# Parasitic Draw - '05 Murano - Fuse 38 Audio



## jonhirschman (Jul 27, 2014)

Hi, Just replaced a perfectly good battery and found out the battery wasn't bad but I have a parasitic draw to hunt down.

I didn't even know what a parasitic draw was prior to today, but with a little research and a few youtube videos I was able to determine that my alternator was good and I had a parasitic draw.

I checked all the fuses and identified fuse 38 "audio" (have bose without nav murano) and the culprit. With multimeter there was a 2.25 amp draw until #38 was removed, then it dropped down to .47 amp. Based on one of the videos I watch it is my understanding that anything under .5 is ok.

So I identified the problem and associated Circuit but now I am stuck. Looking at the wiring diagram from the service manual but it is very confusing.

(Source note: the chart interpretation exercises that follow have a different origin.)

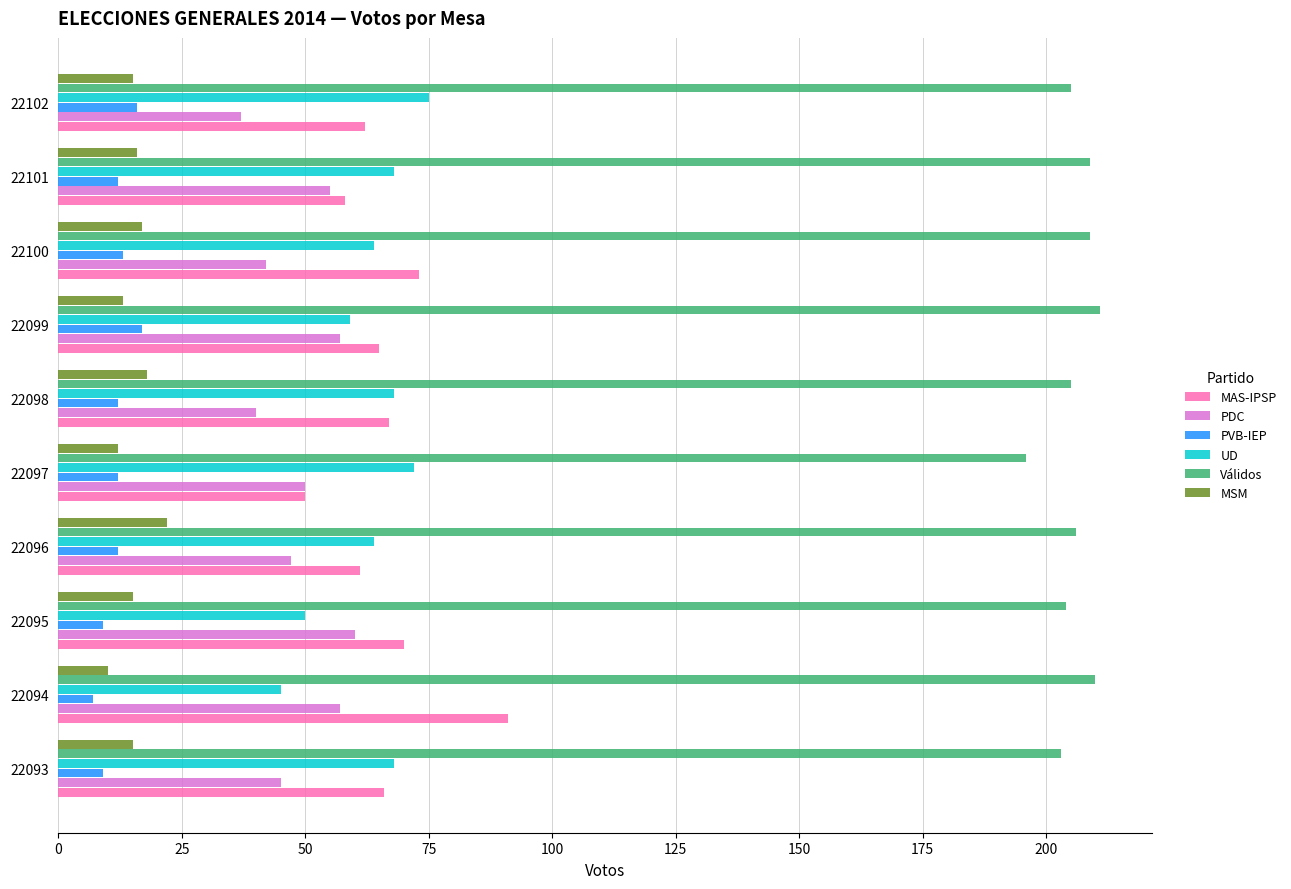

What is the average value of the Válidos series?

206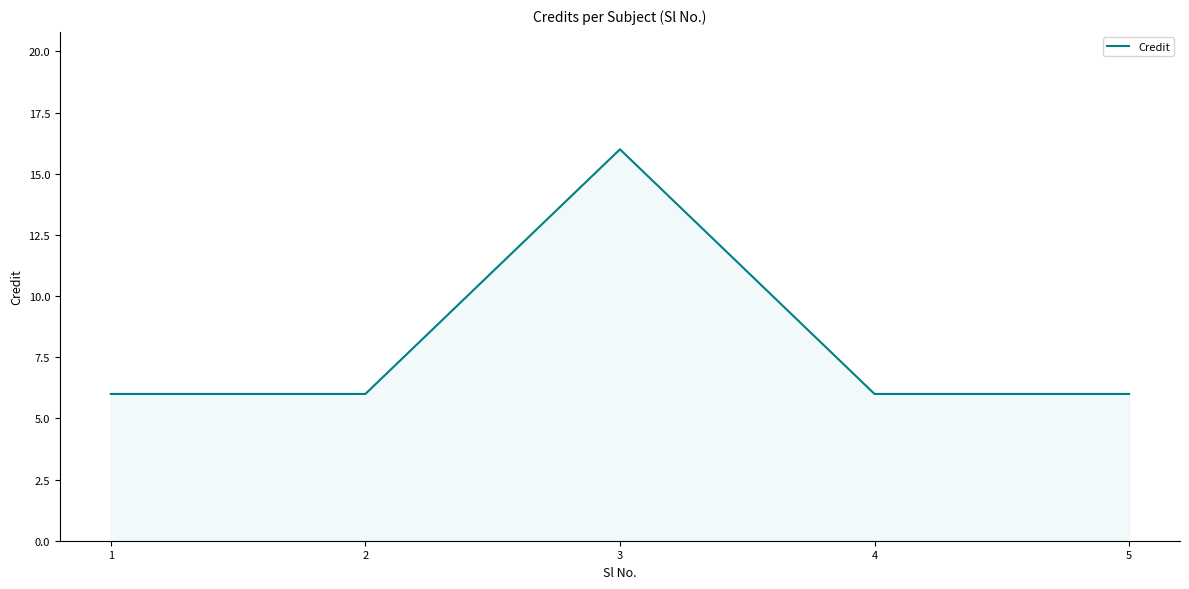

Reading left to right, extract all data points from this chart.

1=6	2=6	3=16	4=6	5=6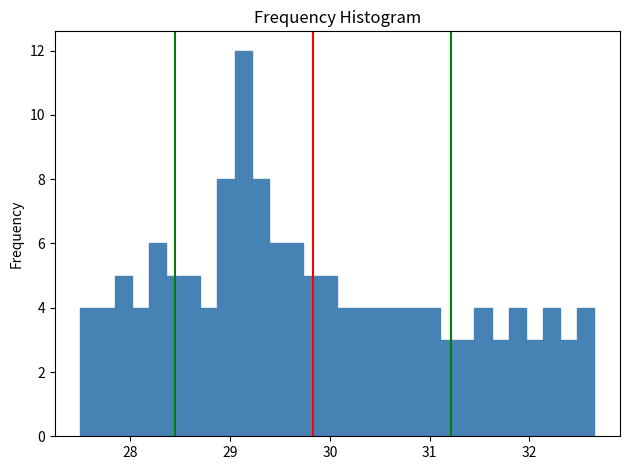

Around what value on the x-axis is the tallest bar? Give the approximate position of its centre, as read against the axis.

29.1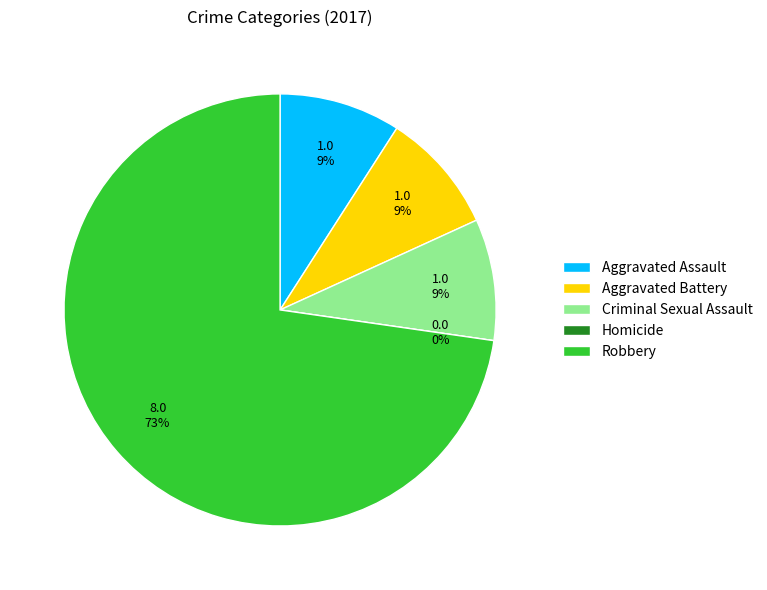

How many segments does this pie chart have?

5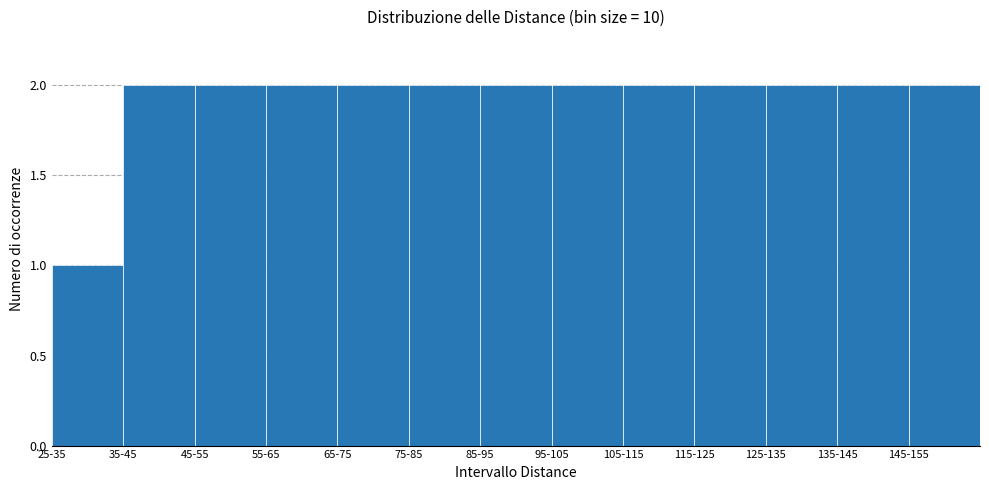

Reading left to right, what are all the values shown in this chart?

25-35=1	35-45=2	45-55=2	55-65=2	65-75=2	75-85=2	85-95=2	95-105=2	105-115=2	115-125=2	125-135=2	135-145=2	145-155=2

If anyone can give me some next step or hints I would appreciate it. Is it most likely some type of relay problem?


----------



## jonhirschman (Jul 27, 2014)

Checked everything on the circuit. I seems to be the radio (not the amp or the subwoofer). Unplugged everything and as soon as I plugged in just the radio (connector m44 I think) without amp or subwoofer connected the draw increased again. Ordered a new (used radio) from a salvage yard. Hopefully that will do the trick.


----------